Quality control in the data entry function is very important and will be
aided by an automatic comparison of each new entry with the
expectations of suitable averages from the existing national database.
This will flag a possibly incorrect entry and allow operator correction.
As patients move around, it will be very helpful to build a
complete medical record for individuals by computer aided matching of
the record fragments stored in different databases of usually different
care providers. This function has interesting analogies wit the matching of
genome strands now done during the creation of the Human Genome
database.
- Typical Functionalities needed in Use of and Analysis of the Distributed medical database
- Detection of anomalies or outlying entries in either individual
records or more usually dynamic groupings of records. This function can
be used in approaches to fraud detection and the identification of
epidemics as in the "Colorado Vignette" presented at the meeting. The
fraud capability has already been demonstrated by Booz Allen and
Hamilton and similar techniques can be used in credit card and other
financial fraud.
Segmentation of medical data into typical models or templates.

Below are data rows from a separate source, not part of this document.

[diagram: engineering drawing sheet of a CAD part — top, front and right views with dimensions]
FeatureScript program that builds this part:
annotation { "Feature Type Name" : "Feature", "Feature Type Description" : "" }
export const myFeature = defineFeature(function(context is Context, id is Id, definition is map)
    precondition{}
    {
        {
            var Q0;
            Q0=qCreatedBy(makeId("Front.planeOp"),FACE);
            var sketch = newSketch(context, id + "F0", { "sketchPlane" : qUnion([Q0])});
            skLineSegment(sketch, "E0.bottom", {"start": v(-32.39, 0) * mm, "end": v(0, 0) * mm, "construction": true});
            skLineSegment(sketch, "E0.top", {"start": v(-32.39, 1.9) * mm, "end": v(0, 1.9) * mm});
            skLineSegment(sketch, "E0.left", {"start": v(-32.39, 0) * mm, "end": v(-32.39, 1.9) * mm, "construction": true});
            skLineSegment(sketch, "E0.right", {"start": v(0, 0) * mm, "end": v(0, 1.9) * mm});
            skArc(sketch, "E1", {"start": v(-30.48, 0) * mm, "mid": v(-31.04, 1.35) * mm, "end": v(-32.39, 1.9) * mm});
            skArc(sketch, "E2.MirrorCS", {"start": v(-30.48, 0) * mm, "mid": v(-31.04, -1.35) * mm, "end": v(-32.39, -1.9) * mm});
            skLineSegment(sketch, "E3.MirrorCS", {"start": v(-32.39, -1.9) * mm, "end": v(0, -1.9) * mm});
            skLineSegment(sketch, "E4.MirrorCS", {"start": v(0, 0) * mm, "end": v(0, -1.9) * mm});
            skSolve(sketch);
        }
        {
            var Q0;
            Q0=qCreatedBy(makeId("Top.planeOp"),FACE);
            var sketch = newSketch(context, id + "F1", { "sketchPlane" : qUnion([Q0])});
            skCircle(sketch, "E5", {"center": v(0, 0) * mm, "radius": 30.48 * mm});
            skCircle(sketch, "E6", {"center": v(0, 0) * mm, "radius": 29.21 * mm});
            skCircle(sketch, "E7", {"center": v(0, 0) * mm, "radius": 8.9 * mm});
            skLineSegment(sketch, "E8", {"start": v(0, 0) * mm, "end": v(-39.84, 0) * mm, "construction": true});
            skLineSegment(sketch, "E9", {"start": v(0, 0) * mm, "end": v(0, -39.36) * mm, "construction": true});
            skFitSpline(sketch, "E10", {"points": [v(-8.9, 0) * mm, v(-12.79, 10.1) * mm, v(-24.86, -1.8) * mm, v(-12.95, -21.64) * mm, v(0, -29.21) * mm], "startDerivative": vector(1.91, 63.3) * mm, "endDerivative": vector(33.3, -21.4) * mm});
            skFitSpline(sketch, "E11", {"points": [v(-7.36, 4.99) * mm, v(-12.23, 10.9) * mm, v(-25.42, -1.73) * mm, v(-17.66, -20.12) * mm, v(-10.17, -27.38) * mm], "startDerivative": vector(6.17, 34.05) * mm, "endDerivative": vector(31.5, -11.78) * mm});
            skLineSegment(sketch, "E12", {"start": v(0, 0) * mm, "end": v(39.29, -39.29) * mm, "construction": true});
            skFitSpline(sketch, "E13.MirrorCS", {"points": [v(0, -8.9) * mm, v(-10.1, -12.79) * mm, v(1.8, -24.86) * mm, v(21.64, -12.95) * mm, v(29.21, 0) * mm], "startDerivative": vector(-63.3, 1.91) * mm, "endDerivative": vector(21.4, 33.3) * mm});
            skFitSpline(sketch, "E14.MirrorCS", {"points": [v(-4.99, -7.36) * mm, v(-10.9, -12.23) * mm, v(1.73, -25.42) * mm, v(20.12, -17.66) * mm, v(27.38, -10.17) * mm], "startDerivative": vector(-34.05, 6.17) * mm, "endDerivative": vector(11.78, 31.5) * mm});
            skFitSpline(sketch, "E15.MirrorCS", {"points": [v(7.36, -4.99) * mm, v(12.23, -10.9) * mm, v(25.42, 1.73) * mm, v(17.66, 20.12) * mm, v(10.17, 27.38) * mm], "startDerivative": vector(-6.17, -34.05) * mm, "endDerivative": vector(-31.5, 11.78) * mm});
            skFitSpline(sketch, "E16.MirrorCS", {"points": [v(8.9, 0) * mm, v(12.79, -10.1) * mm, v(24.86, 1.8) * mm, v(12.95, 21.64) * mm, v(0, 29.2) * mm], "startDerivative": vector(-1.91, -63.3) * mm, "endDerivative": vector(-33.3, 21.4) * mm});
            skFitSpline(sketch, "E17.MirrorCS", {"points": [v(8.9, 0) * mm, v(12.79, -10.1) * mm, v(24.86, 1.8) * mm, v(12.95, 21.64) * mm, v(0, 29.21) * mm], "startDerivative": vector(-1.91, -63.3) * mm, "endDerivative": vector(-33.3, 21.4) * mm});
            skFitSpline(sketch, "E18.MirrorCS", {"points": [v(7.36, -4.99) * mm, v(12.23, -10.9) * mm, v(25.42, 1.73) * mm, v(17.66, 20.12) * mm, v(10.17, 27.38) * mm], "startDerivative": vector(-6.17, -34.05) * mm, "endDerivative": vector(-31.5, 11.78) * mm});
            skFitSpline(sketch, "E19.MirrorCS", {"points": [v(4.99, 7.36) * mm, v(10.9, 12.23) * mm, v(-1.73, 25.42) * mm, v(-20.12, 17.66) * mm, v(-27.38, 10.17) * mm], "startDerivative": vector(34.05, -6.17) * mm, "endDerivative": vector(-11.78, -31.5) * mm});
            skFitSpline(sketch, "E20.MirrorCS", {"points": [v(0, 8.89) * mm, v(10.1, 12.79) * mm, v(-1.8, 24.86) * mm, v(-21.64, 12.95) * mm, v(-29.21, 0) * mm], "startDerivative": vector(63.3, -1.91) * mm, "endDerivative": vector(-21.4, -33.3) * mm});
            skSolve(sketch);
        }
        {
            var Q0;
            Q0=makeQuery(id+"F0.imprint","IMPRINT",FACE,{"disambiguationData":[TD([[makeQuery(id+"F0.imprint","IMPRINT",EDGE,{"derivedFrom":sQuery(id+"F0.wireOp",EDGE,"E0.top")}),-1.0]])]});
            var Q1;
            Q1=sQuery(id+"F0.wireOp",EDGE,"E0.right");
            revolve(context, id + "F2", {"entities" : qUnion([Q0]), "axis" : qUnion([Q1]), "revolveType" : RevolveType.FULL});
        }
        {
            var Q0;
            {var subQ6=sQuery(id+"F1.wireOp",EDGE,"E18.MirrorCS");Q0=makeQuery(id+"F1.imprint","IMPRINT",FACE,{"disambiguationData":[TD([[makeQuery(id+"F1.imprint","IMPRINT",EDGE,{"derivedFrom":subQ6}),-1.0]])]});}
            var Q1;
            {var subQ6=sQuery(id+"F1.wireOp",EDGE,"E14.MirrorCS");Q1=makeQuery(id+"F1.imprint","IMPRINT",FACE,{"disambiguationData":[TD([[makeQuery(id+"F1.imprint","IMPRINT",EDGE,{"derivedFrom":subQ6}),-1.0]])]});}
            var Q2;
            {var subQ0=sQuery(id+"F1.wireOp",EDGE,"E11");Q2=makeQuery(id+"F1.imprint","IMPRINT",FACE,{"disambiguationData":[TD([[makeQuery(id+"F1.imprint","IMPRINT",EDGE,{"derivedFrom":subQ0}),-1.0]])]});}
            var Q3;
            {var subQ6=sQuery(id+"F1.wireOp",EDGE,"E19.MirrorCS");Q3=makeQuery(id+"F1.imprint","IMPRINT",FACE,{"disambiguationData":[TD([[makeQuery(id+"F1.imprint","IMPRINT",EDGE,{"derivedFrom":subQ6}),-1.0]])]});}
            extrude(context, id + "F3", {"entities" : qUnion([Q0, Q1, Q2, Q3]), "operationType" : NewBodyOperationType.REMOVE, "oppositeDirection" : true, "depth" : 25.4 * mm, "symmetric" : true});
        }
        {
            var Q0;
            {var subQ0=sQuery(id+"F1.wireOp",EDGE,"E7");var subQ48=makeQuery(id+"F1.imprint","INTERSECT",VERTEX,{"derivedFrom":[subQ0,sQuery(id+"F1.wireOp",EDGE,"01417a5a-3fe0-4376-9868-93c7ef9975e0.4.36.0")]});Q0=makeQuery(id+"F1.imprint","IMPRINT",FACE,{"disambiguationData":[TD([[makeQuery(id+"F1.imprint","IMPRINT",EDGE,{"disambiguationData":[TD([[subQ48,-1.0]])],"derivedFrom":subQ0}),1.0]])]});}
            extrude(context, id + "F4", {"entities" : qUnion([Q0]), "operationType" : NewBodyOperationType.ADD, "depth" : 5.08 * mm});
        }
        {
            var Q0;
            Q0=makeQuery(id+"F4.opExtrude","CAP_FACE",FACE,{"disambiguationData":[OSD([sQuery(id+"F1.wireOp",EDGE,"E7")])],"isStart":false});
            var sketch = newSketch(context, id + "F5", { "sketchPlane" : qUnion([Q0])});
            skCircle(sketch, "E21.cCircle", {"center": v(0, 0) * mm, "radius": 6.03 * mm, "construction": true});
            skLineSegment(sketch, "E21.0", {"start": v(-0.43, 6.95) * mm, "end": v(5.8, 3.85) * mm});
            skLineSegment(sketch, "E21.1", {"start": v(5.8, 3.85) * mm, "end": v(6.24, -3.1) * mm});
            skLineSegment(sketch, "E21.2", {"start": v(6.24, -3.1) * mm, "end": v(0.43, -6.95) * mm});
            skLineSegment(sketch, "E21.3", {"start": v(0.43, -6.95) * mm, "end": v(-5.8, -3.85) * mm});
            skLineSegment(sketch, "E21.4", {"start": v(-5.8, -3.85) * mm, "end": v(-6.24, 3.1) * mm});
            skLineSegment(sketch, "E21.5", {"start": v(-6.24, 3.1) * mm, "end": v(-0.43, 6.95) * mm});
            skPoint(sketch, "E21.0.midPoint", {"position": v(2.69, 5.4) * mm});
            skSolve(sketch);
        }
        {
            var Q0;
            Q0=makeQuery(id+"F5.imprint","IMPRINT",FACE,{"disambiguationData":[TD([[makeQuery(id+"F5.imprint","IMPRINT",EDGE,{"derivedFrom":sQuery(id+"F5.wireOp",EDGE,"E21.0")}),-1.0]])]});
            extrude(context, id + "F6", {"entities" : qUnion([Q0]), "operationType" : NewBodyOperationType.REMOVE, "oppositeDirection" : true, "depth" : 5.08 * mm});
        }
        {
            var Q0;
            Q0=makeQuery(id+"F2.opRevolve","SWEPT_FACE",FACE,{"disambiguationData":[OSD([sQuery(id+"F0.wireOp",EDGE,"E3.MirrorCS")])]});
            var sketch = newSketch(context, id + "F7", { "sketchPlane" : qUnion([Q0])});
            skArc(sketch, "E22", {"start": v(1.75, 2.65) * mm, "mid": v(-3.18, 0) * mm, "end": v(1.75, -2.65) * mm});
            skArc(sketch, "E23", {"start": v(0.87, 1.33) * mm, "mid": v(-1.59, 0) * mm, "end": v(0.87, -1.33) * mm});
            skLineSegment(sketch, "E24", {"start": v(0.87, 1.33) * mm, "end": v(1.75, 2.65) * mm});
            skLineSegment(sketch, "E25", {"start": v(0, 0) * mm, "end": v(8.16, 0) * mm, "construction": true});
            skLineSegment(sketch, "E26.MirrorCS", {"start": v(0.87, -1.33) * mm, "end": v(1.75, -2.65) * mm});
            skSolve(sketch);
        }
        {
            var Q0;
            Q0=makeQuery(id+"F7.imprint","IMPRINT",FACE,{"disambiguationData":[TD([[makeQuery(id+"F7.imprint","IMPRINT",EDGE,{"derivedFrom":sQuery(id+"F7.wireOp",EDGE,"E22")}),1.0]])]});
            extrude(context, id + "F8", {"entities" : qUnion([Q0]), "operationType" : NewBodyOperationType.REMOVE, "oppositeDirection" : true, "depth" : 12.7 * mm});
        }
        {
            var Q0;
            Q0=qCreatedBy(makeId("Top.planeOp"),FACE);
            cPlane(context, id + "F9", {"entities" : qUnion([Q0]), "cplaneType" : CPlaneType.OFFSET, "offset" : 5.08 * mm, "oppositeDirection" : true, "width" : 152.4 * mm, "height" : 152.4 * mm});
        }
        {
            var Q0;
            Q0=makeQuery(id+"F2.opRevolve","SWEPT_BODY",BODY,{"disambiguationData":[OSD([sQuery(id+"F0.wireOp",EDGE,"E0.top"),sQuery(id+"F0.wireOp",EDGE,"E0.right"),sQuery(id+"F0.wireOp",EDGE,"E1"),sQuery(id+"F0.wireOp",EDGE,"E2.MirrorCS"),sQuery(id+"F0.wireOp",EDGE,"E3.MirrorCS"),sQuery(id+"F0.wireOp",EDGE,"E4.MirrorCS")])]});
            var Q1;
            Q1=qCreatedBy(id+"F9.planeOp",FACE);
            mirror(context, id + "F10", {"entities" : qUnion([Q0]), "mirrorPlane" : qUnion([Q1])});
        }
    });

This is analogous to market segmentation problem where HPCC is
already being used by the mail order industry.
Comparison of individual patients with templates to aid
diagnosis and establish canonical care maps.
Analysis of the effectiveness of particular care plans including
the results of deliberate or accidental deviation from the recommended
care.
HPCC Issues in Database Systems and
Datamining
The patient record database scenario and the selection of
interesting analysis functionalities suggest many important computer
science issues. Many of these would be best tackled by a collaboration
between computer science and medical informatics researchers.
- The architecture and systems issues for the distributed dynamic sparse irregular patient database.
- Information is continuously updated;
each patient has a sparse selection of the many possible attributes with
the different records being very heterogeneous or irregular. Study of the
relevance of relational, object and hybrid database structure is included
here.
- Aggregation of distributed database for global studies
- There are a set of choices with at one extreme pure Web
technology with knowledge agents accessing the database which itself
stays put in distributed form. The other extreme involves occasional
collection of all needed information to a central aggregated database
which is then mined. Intermediate solutions correspond to generalizations
of caching strategies familiar in parallel and distributed computing.
- Security and privacy
- These are critical issues in many parts of the
health care problem and indeed the full National Information
Infrastructure. Datamining and extraction of templates raises a special
need: namely, the protection of individuals whose medical data is used to
form a rare template from which it may be possible to identify the
contributing individual records.
- Benchmarks and collaborations
- Although there are important general research issues, we
believe very it would be helpful to identify some benchmark problems.
These can be
used to quantify and motivate the proposed health care database
research. This use of "real" medical records will be needed even for the
generic precompetitive systems we expect to be built as part of NSF
research programs. Further we note that some of the proposed research areas
would benefit by linking to other (national challenge) areas. For instance,
the distributed database system and searching issues have much in
common with the challenges of building the World Wide Web or more
generally the National Information Infrastructure. Several of the
datamining tools are applicable to a wide range of business problems.